# Activity:
Reproduce word for word the lines below, from the line containing "Stegte ris med sesamolie er en populær ret i" through the line containing "tilføje grøntsager, kød".

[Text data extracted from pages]
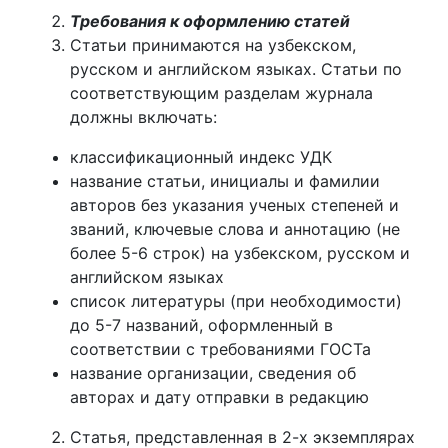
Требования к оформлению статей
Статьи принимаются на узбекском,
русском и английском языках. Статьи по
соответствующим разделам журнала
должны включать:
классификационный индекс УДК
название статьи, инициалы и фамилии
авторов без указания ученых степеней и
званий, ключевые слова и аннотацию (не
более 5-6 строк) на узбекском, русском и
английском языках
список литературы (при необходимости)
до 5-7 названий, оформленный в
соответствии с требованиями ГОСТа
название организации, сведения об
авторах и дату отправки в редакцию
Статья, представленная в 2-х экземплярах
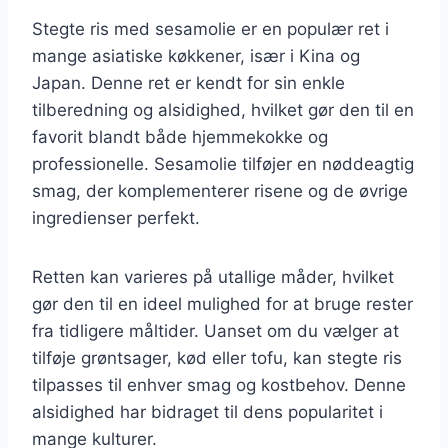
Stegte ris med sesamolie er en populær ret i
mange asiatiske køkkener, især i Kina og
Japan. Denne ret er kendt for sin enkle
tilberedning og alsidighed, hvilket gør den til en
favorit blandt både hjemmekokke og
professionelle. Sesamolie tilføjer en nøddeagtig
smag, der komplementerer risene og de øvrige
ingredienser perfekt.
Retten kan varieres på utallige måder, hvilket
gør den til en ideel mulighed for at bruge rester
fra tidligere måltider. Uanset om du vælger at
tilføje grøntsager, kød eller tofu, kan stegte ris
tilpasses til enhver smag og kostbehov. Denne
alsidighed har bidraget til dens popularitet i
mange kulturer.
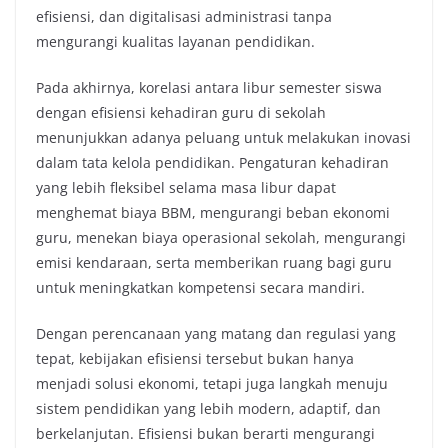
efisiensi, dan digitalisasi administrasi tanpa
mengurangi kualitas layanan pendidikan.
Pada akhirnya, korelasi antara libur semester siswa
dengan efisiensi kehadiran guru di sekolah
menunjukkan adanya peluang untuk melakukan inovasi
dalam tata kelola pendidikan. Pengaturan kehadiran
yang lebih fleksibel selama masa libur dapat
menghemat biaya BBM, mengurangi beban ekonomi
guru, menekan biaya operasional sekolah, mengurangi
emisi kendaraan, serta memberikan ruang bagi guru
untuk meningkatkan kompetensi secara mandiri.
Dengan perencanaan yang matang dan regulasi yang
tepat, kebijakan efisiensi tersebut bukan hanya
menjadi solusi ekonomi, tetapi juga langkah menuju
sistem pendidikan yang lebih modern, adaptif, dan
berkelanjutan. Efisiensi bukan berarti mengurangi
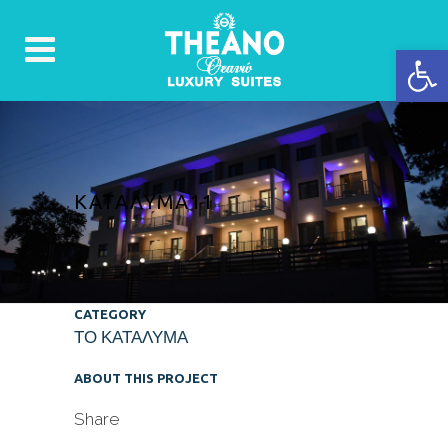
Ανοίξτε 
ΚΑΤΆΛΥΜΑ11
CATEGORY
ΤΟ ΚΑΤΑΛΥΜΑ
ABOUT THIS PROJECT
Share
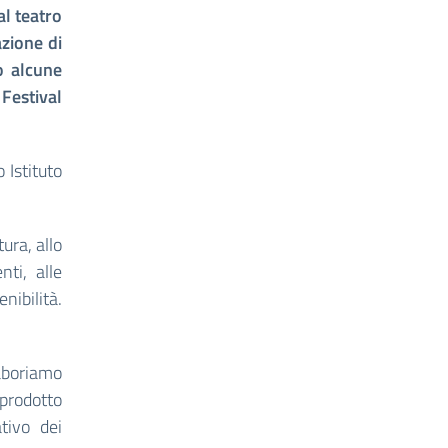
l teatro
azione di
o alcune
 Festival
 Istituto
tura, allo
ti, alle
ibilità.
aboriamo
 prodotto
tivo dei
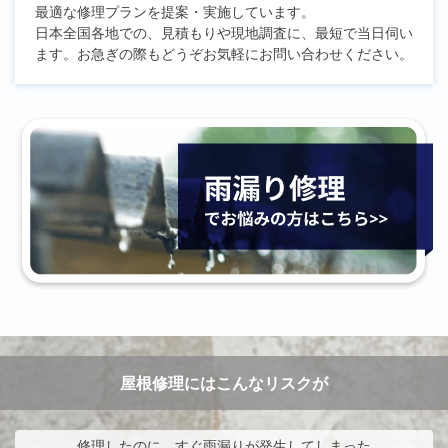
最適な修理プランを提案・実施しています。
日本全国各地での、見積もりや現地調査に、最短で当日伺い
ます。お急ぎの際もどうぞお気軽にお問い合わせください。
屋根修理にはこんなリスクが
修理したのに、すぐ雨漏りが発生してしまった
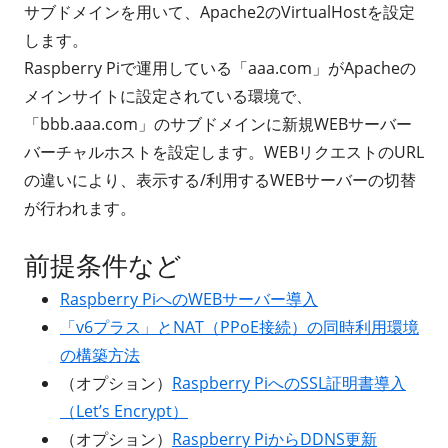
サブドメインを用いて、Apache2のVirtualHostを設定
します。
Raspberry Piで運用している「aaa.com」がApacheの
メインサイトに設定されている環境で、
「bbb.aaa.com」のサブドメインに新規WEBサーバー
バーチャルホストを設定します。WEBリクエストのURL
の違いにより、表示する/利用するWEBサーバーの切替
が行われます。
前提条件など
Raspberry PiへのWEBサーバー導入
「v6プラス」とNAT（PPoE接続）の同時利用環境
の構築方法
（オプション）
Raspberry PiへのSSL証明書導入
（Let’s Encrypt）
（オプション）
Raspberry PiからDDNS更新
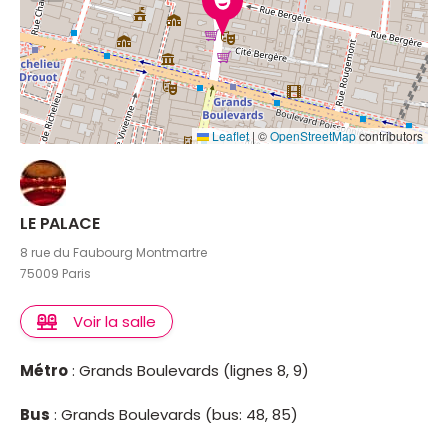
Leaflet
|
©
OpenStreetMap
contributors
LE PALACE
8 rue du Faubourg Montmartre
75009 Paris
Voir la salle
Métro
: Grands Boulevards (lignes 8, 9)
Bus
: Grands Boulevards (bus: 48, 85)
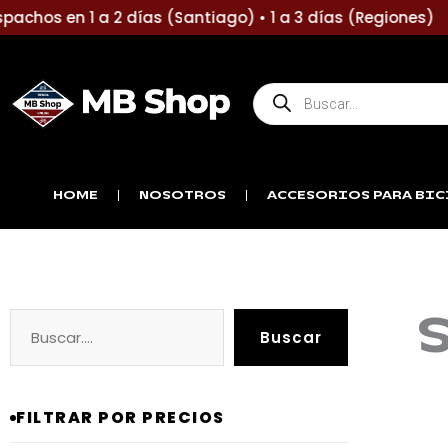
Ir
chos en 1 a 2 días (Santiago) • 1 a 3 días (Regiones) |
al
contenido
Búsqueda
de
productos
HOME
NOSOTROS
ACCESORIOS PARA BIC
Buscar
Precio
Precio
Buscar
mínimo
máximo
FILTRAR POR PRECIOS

# Answer to this exercise:
Stegte ris med sesamolie er en populær ret i
mange asiatiske køkkener, især i Kina og
Japan. Denne ret er kendt for sin enkle
tilberedning og alsidighed, hvilket gør den til en
favorit blandt både hjemmekokke og
professionelle. Sesamolie tilføjer en nøddeagtig
smag, der komplementerer risene og de øvrige
ingredienser perfekt.
Retten kan varieres på utallige måder, hvilket
gør den til en ideel mulighed for at bruge rester
fra tidligere måltider. Uanset om du vælger at
tilføje grøntsager, kød eller tofu, kan stegte ris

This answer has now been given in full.